Certificates expire, including locally issued certificates. Make sure the renewal or replacement process updates the files used by ln_manager and restart the manager afterwards, or restart it from your normal service supervision setup. Otherwise the browser will start warning about the site again after the certificate expires.

6.8.7. Common Problems

Opening the Web UI by IP address while the certificate is issued for a host name will fail browser validation. Use the host name from the certificate in the URL, or create a certificate that also contains the IP address if your certificate tooling and browser trust setup support that.

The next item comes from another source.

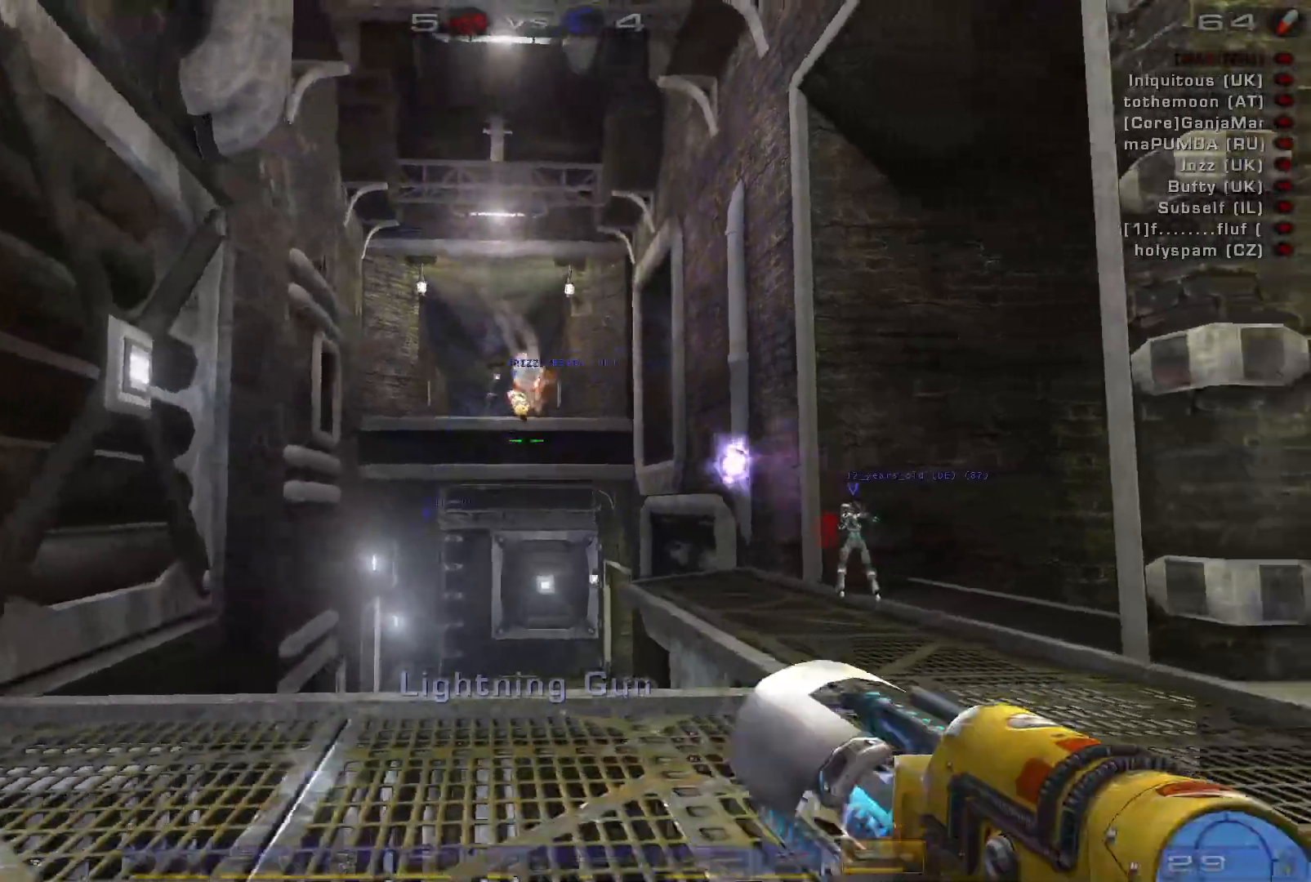
{"keys": [], "mouse": [], "events": [[67, "d", "up"], [467, "a", "up"], [467, "w", "up"]]}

A certificate created for localhost only helps when the browser itself is running on the manager host. For remote browser access, use a name that resolves from the browser machine to the manager host.

If the host is reachable as rmc-lx0001 from one workstation but only as rmc-lx0001.lab.example from another, either use one consistent URL or put both names into the certificate.